◆ **REQUIREMENT**:
Find every line in the items below that contains the word "semibold" and copy each of those lines.

◆ **DATA SUPPLIED**:
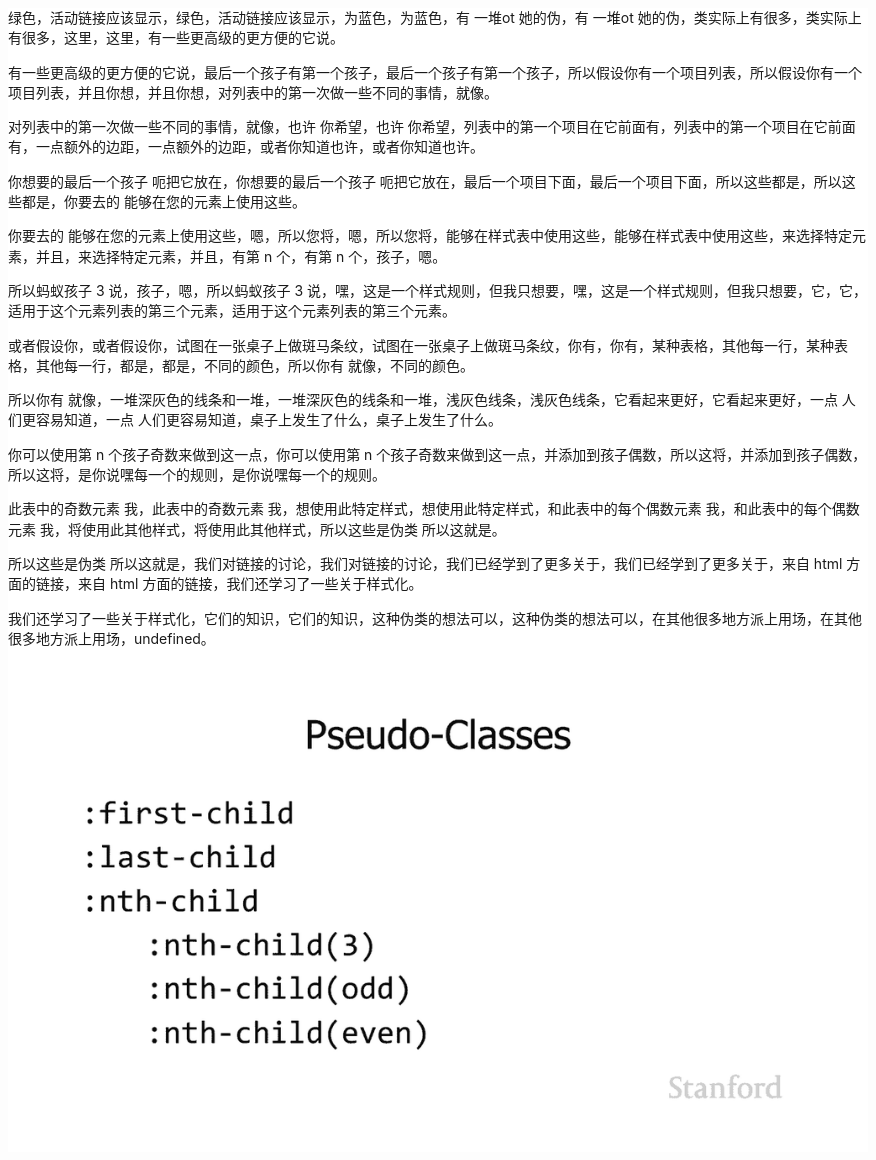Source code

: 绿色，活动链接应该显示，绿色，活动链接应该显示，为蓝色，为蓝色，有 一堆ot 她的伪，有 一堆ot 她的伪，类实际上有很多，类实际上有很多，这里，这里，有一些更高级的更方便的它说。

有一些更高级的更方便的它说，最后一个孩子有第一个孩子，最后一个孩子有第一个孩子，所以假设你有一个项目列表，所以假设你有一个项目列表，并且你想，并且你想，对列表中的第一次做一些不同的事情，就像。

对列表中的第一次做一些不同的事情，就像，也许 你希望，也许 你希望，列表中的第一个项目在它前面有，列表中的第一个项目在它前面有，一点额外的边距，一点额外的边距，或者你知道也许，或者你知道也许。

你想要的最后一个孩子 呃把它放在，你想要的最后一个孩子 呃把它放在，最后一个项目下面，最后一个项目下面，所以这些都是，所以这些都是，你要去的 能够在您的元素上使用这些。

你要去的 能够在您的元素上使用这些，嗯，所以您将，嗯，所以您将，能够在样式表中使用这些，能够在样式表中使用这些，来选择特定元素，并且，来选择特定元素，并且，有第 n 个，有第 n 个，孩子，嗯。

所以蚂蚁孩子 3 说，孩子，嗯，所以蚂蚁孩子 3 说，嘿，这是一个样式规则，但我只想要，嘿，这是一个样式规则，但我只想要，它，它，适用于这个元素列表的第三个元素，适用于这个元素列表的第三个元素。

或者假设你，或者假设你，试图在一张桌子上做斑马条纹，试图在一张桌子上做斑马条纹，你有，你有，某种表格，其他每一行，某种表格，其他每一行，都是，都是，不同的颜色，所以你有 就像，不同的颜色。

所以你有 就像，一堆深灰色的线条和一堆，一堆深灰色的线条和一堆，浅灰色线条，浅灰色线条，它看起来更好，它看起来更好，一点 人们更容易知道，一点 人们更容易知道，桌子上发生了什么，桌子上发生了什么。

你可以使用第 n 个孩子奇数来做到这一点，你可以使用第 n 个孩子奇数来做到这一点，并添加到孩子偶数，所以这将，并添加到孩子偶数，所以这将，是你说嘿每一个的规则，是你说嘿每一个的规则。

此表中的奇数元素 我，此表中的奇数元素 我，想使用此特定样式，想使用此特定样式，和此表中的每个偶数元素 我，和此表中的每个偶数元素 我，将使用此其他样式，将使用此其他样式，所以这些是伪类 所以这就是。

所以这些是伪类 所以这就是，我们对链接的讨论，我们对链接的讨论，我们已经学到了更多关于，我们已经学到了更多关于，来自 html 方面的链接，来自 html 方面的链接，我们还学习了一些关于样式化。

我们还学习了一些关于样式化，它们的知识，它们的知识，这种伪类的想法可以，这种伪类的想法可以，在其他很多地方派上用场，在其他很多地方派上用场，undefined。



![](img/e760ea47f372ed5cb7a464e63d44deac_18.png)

...

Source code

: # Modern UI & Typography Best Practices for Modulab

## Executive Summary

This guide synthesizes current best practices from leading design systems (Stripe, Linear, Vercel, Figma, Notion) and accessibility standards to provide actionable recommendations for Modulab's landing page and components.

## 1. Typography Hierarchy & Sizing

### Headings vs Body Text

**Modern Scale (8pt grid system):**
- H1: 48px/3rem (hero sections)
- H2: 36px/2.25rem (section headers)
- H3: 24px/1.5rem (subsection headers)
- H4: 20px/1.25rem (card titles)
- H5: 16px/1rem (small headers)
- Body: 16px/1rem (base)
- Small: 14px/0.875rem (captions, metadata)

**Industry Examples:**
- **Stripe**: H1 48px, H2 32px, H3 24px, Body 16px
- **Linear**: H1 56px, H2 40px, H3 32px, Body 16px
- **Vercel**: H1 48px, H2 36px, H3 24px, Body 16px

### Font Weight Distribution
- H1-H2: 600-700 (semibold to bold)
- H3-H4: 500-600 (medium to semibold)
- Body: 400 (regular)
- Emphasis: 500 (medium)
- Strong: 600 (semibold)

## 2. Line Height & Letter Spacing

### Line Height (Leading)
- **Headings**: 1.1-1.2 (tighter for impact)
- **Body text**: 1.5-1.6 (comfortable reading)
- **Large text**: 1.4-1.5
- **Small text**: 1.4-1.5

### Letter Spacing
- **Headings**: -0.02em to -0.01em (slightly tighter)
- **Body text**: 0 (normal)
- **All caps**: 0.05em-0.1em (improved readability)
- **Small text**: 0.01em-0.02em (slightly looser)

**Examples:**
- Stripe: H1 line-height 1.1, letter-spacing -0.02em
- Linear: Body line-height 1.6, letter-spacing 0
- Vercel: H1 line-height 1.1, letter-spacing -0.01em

◆ **RESULT**:
- H1-H2: 600-700 (semibold to bold)
- H3-H4: 500-600 (medium to semibold)
- Strong: 600 (semibold)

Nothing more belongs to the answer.